Publié le lundi 26 septembre 2011 à 08H45 - Vu 273 fois
Le rassemblement est prévu mardi à 10 heures devant l'inspection académique.
Postes supprimés, précarité en cours de généralisation dans la profession : les profs n'en peuvent plus. A l'appel de leurs syndicats, ils le clameront demain.
L'ENSEMBLE des organisations syndicales, FERC-CGT, FSU, SGEN-CFDT, UNSA, appellent, dans un communiqué publié hier matin, « les personnels (ardennais, ndlr) de l'Education nationale et de l'enseignement agricole public à se mettre massivement en grève le 27 septembre ». Un rassemblement est prévu à 10 heures devant l'inspection académique, le cortège marchera ensuite jusqu'à la place Ducale avant de revenir au point de départ.

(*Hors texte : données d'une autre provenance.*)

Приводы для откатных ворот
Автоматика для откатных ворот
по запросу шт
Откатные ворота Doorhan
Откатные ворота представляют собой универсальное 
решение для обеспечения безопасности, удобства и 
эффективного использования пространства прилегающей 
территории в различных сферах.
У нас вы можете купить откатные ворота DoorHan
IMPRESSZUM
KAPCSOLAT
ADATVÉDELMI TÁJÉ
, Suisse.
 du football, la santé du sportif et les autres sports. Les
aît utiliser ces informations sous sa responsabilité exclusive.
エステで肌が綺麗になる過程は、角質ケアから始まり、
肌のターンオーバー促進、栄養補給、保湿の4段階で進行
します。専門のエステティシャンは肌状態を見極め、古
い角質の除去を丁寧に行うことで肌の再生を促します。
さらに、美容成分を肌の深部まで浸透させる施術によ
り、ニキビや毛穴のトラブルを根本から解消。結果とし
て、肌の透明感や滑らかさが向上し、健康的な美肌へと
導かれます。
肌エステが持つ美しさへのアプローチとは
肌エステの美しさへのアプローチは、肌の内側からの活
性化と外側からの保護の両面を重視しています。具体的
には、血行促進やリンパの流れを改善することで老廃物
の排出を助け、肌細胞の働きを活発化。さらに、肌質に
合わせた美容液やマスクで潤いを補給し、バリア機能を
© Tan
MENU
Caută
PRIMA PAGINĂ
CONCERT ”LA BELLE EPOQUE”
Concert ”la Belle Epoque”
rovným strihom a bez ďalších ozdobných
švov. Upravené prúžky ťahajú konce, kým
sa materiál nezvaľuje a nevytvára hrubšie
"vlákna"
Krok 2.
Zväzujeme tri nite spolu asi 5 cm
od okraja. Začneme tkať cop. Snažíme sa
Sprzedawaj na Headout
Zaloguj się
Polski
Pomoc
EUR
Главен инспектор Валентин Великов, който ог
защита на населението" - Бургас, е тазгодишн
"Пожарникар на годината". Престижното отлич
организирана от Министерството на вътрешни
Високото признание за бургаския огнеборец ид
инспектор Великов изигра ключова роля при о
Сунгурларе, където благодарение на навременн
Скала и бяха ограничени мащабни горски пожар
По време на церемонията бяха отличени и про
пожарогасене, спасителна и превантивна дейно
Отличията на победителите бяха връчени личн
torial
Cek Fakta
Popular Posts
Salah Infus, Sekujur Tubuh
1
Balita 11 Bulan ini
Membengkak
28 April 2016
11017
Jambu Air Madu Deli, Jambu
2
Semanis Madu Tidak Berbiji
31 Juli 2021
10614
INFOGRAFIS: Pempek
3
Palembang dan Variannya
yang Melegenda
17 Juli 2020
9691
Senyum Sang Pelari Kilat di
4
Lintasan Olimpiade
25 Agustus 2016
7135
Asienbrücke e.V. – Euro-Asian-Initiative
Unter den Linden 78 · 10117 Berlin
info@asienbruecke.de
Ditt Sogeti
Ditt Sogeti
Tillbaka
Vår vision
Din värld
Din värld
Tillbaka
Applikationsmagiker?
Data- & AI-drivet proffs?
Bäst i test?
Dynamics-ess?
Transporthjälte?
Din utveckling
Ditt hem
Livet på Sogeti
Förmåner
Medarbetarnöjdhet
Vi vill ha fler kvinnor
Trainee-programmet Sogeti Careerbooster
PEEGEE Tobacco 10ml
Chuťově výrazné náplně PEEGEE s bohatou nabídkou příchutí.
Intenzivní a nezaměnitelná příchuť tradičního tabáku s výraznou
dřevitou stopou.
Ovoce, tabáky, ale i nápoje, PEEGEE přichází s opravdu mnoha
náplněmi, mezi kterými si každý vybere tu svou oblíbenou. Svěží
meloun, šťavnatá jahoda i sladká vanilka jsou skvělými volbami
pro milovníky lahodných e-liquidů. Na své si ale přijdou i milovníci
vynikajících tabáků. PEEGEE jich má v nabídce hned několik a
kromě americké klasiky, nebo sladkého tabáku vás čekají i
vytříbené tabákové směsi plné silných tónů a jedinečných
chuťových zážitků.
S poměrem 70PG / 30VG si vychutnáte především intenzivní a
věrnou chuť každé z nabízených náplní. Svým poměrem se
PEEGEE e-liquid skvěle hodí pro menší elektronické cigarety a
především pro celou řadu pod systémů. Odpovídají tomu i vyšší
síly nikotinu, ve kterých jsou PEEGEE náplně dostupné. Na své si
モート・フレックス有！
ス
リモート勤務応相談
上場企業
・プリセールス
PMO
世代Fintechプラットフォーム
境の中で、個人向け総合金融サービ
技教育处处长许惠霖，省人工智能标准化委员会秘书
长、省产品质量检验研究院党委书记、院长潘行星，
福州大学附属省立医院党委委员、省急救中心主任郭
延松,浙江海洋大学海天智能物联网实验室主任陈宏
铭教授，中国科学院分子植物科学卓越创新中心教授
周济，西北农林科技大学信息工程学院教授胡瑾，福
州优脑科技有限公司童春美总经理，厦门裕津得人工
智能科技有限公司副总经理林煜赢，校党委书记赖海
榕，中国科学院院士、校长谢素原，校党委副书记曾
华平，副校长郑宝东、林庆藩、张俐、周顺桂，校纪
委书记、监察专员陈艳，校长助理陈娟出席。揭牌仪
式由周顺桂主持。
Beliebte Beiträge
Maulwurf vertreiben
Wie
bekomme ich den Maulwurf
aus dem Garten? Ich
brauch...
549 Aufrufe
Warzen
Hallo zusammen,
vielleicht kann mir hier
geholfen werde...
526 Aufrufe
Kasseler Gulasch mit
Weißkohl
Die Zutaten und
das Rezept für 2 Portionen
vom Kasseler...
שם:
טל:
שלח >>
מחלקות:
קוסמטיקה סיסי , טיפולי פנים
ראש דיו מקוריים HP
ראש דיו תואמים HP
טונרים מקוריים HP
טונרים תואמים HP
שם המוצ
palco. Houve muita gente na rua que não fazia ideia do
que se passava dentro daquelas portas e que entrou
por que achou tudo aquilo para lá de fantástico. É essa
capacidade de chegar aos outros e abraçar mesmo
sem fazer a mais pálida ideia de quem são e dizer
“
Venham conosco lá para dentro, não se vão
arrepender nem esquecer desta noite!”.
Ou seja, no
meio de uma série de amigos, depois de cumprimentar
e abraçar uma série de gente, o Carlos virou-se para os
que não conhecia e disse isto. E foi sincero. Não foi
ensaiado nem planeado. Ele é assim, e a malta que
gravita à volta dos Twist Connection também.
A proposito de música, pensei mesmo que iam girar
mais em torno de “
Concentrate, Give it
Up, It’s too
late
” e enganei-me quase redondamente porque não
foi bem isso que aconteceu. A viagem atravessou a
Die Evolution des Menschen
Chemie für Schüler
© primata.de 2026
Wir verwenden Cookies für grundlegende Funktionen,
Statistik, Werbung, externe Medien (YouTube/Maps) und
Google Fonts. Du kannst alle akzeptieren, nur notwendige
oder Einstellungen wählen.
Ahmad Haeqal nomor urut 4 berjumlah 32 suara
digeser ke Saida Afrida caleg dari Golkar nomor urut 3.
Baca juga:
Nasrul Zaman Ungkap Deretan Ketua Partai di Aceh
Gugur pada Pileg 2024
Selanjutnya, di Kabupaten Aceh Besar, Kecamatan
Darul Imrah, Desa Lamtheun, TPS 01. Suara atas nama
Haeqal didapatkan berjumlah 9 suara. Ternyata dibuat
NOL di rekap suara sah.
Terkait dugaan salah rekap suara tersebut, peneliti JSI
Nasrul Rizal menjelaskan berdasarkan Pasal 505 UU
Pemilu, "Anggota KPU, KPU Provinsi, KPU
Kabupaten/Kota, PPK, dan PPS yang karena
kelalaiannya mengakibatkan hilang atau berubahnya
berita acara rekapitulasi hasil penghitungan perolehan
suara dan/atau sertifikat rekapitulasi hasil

Cette mobilisation, la première depuis la rentrée, soulignera les désaccords profonds et nombreux entre professeurs et Education nationale. Cette année, plus de 80 postes d'enseignants ont été supprimés dans le département. En corollaire de cette « question fondamentale », l'augmentation des effectifs par classes - 30 en moyenne au collège, 35 au lycée - met « à genoux le service public d'éducation ». En outre, le communiqué dénonce « l'avalanche de réformes inadaptées, incohérentes et précipitées ».
En conséquence, l'intersyndicale exige « l'arrêt des suppressions d'emploi, une autre logique pour le prochain budget (qui prévoit de nouvelles suppressions de postes, ndlr) et une transformation démocratique du système éducatif afin d'assurer la réussite de tous les élèves ».
Image dégradée
Ces dernières années, le métier d'enseignant est indéniablement devenu plus difficile, complexe, usant et anxiogène. Son image s'est également considérablement dégradée si on en juge par l'effondrement du nombre de candidats depuis près d'une dizaine d'années aux concours de recrutement.
Les récentes réformes n'ont fait qu'accélérer une tendance qui vise à transformer le fonctionnement de l'école, ses modes et ses objectifs. Depuis son élection à la tête de l'Etat, Nicolas Sarkozy a choisi la manière forte, en détériorant délibérément les conditions d'enseignement et d'apprentissage - suppression des réseaux d'aides spécialisées aux élèves en difficulté (Rased) et de l'année en formation des nouveaux enseignants scolaires, quasi-liquidation de la scolarisation des moins de 3 ans, gel du point d'indice des fonctionnaires pendant trois ans - pour mieux imposer ses projets.
Fraîchement élu, c'est bien lui qui écrivait dans une « Lettre aux éducateurs » parue en septembre 2007 son souhait d'une école avec « moins de professeurs ».
Avec la suppression en France de 52.000 postes depuis quatre ans par le ministère de l'Education nationale - et le dogme du non-remplacement d'un fonctionnaire sur deux - cette promesse-là au moins aura été indiscutablement tenue.